For O’Malley, while the faces and the conflicts change, the people involved always manage to find commonalities that unite them. This time around was no different.

Amid the flurry of translators, Ph.D. students, and conflict resolution experts are the real key players of the conference: Protestant and Catholic representatives from Belfast and Derry/Londonderry in Northern Ireland; Kurdish, Arabic, Turkish and Assyrian delegates from Kirkuk in Iraq; Greek and Turkish representatives from Nicosia in Cyprus; and both Serbian and Albanian delegates from Mitrovica, a city divided by both Kosovo and Serbia.

Among the delegates are mayors, councilors, ministers and directors of reconciliation from each municipality, sharing one thing in common: A bitter history of conflicting religious, ethnic or national identities.

“For three days, you will engage in a series of conversations, which you, yourselves, will design,” O’Malley said during the conference opening remarks.

Three hours later, that design was complete.

After breaking up into working groups with delegates from other cities, the 34 architects of the agenda managed to see past their differences to identify four common obstacles to sustainable governing in divided societies: The role of foreign intervention, inter- and intra- community trust-building, the institutional protection of human rights and the equitable delivery of public services, such as waste, education and consumer goods.

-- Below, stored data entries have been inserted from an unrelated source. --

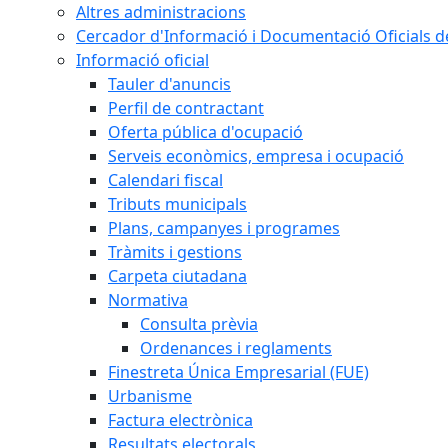
Altres administracions
Cercador d'Informació i Documentació Oficials d
Informació oficial
Tauler d'anuncis
Perfil de contractant
Oferta pública d'ocupació
Serveis econòmics, empresa i ocupació
Calendari fiscal
Tributs municipals
Plans, campanyes i programes
Tràmits i gestions
Carpeta ciutadana
Normativa
Consulta prèvia
Ordenances i reglaments
Finestreta Única Empresarial (FUE)
Urbanisme
Factura electrònica
Resultats electorals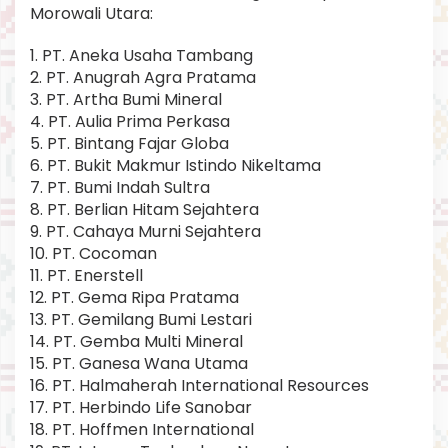
Morowali Utara:
a
r
a
1. PT. Aneka Usaha Tambang
.
2. PT. Anugrah Agra Pratama
3. PT. Artha Bumi Mineral
4. PT. Aulia Prima Perkasa
5. PT. Bintang Fajar Globa
6. PT. Bukit Makmur Istindo Nikeltama
7. PT. Bumi Indah Sultra
8. PT. Berlian Hitam Sejahtera
9. PT. Cahaya Murni Sejahtera
10. PT. Cocoman
11. PT. Enerstell
12. PT. Gema Ripa Pratama
13. PT. Gemilang Bumi Lestari
14. PT. Gemba Multi Mineral
15. PT. Ganesa Wana Utama
16. PT. Halmaherah International Resources
17. PT. Herbindo Life Sanobar
18. PT. Hoffmen International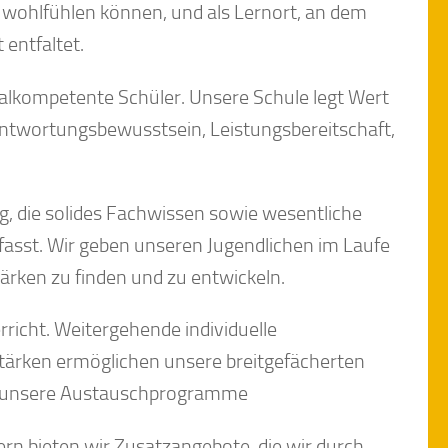
 wohlfühlen können, und als Lernort, an dem
entfaltet.
zialkompetente Schüler. Unsere Schule legt Wert
rantwortungsbewusstsein, Leistungsbereitschaft,
g, die solides Fachwissen sowie wesentliche
asst. Wir geben unseren Jugendlichen im Laufe
tärken zu finden und zu entwickeln.
rricht. Weitergehende individuelle
tärken ermöglichen unsere breitgefächerten
e unsere Austauschprogramme
ern bieten wir Zusatzangebote, die wir durch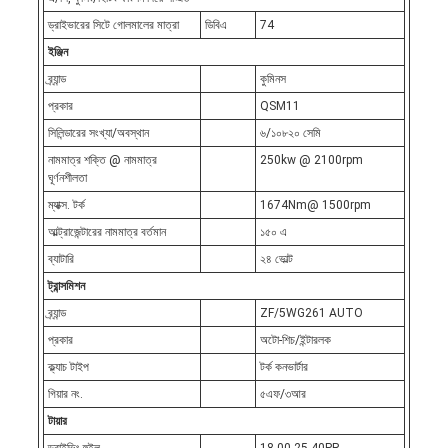
ড্রাইভারের সিটে গোলমালের মাত্রা
ডিবিএ
74
ইঞ্জিন
ব্র্যান্ড
কুমিনস
প্রকার
QSM11
সিলিন্ডারের সংখ্যা/অবস্থান
৬/১০৮২০ সেমি
নামমাত্র শক্তি @ নামমাত্র
250kw @ 2100rpm
ঘূর্ণনশীলতা
ম্যাক্স. টর্ক
1674Nm@ 1500rpm
আল্ট্রাজেন্টারের নামমাত্র বর্তমান
১৫০ এ
ব্যাটারি
২৪ ভোল্ট
ট্রান্সমিশন
ব্র্যান্ড
ZF/5WG261 AUTO
প্রকার
অটো-শিচ/ইন্টারলক
ক্ল্যাচ টাইপ
টর্ক কনভার্টার
গিয়ার নং.
৫এফ/৩আর
টায়ার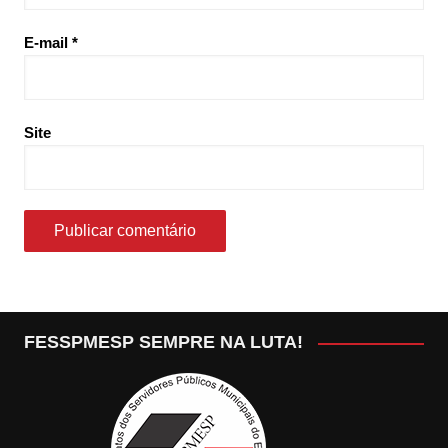
E-mail
*
Site
FESSPMESP SEMPRE NA LUTA!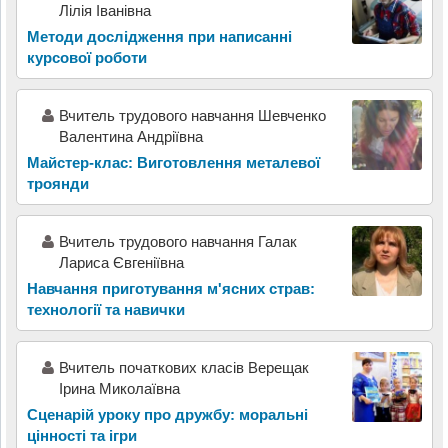
Лілія Іванівна
Методи дослідження при написанні
курсової роботи
Вчитель трудового навчання Шевченко
Валентина Андріївна
Майстер-клас: Виготовлення металевої
троянди
Вчитель трудового навчання Галак
Лариса Євгеніївна
Навчання приготування м'ясних страв:
технології та навички
Вчитель початкових класів Верещак
Ірина Миколаївна
Сценарій уроку про дружбу: моральні
цінності та ігри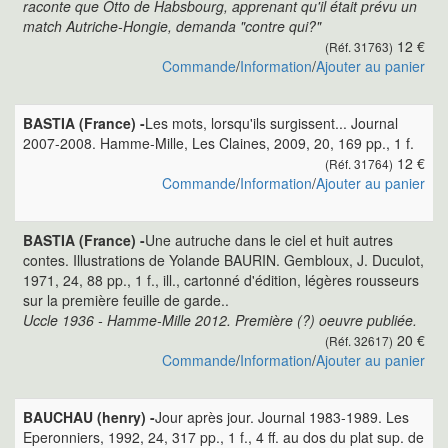
raconte que Otto de Habsbourg, apprenant qu'il était prévu un
match Autriche-Hongie, demanda "contre qui?"
12 €
(Réf. 31763)
Commande
/
Information
/
Ajouter au panier
BASTIA (France) -
Les mots, lorsqu'ils surgissent... Journal
2007-2008. Hamme-Mille, Les Claines, 2009, 20, 169 pp., 1 f.
12 €
(Réf. 31764)
Commande
/
Information
/
Ajouter au panier
BASTIA (France) -
Une autruche dans le ciel et huit autres
contes. Illustrations de Yolande BAURIN. Gembloux, J. Duculot,
1971, 24, 88 pp., 1 f., ill., cartonné d'édition, légères rousseurs
sur la première feuille de garde..
Uccle 1936 - Hamme-Mille 2012. Première (?) oeuvre publiée.
20 €
(Réf. 32617)
Commande
/
Information
/
Ajouter au panier
BAUCHAU (henry) -
Jour après jour. Journal 1983-1989. Les
Eperonniers, 1992, 24, 317 pp., 1 f., 4 ff. au dos du plat sup. de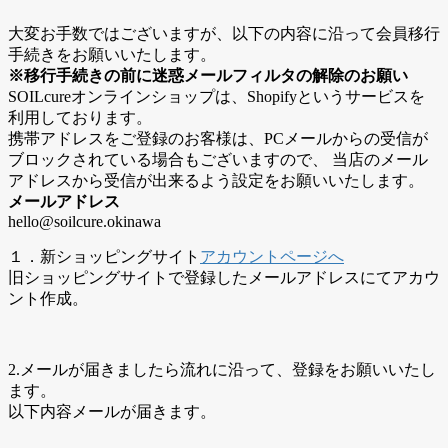
大変お手数ではございますが、以下の内容に沿って会員移行
手続きをお願いいたします。
※移行手続きの前に迷惑メールフィルタの解除のお願い
SOILcureオンラインショップは、Shopifyというサービスを
利用しております。
携帯アドレスをご登録のお客様は、PCメールからの受信が
ブロックされている場合もございますので、 当店のメール
アドレスから受信が出来るよう設定をお願いいたします。
メールアドレス
hello@soilcure.okinawa
１．新ショッピングサイト
アカウントページへ
旧ショッピングサイトで登録したメールアドレスにてアカウ
ント作成。
2.メールが届きましたら流れに沿って、登録をお願いいたし
ます。
以下内容メールが届きます。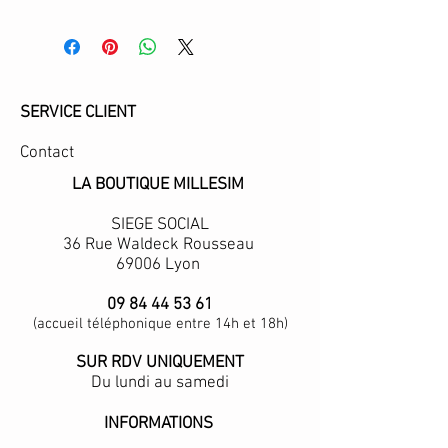
SERVICE CLIENT
Contact
LA BOUTIQUE MILLESIM
SIEGE SOCIAL
36 Rue Waldeck Rousseau
69006 Lyon
09 84 44 53 61
(accueil téléphonique entre 14h et 18h)
SUR RDV UNIQUEMENT
Du lundi au samedi
INFORMATIONS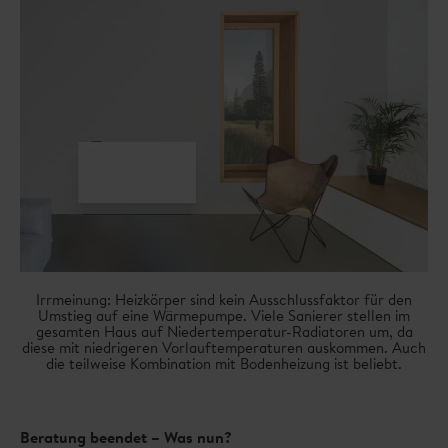
Irrmeinung: Heizkörper sind kein Ausschlussfaktor für den
Umstieg auf eine Wärmepumpe. Viele Sanierer stellen im
gesamten Haus auf Niedertemperatur-Radiatoren um, da
diese mit niedrigeren Vorlauftemperaturen auskommen. Auch
die teilweise Kombination mit Bodenheizung ist beliebt.
Beratung beendet – Was nun?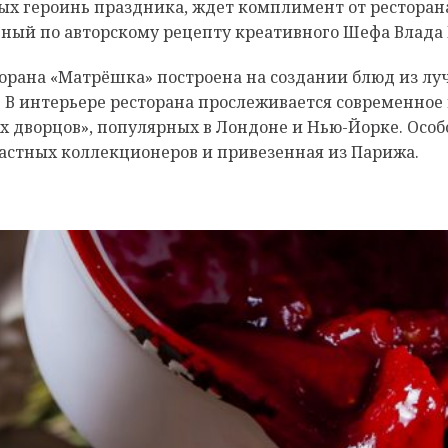
вных героинь праздника, ждет комплимент от рестор
анный по авторскому рецепту креативного Шефа Влада
рана «Матрёшка» построена на создании блюд из луч
 В интерьере ресторана прослеживается современное 
 дворцов», популярных в Лондоне и Нью-Йорке. Особ
частных коллекционеров и привезенная из Парижа.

The group members assigned to evaluate the role of foreign intervention, despite being separated by thousands of miles, agreed that international actors such as the United Nations and the European Union have, at times, served to exacerbate divisions.

“Kosovo was one of the largest territories given to the U.N. [to administer] a central government, [and] they failed to maintain that kind of [necessary] neutrality,” said Arlov, a Serbian program director for the Center for Civil Society Development in Mitrovica North, a portion of a city divided between independent Kosovo in the south and Serbia proper in the north.

Adding fuel to the fire, Idrizi, the Albanian director of community building in Mitrovica South, said that Kosovo is a particularly ripe example of power politics, adding conflicting international interests on top of pre-existing internal divisions.

“They [the U.N. and the European Union] use us as an arena for their own interests,” Idrizi said, referring to the clashing agendas of the United Nations Mission in Kosovo (UNMIK) and the European Union both before and after Kosovo’s contentious declaration of independence in February 2007.

Before breaking for dinner after more than six hours of constructive dialogue, Ljubisa Petrovic, representing Mitrovica North, spoke optimistically about the future of the conference.

“We’ve passed 700 kilometers so we can sit together in one of the most powerful countries in the world, so we’d like that power to be used for the creation of equality and justice,” he said. “And I’m certain that this university where we are meeting will make steps in that direction.”

Today’s agenda includes hearing success stories of each divided municipality and a chance for delegates to meet one-on-one with other representatives.

The mention of the latter elicited wild, mischievous laughter that echoed out of the conference hall.

Now only to ensure each meeting room is equipped with extra Tylenol.

Olesia Plokhii, a recent graduate of the University of Massachusetts and intern at GlobalPost, is working as a notetaker at the Cities in Transition conference.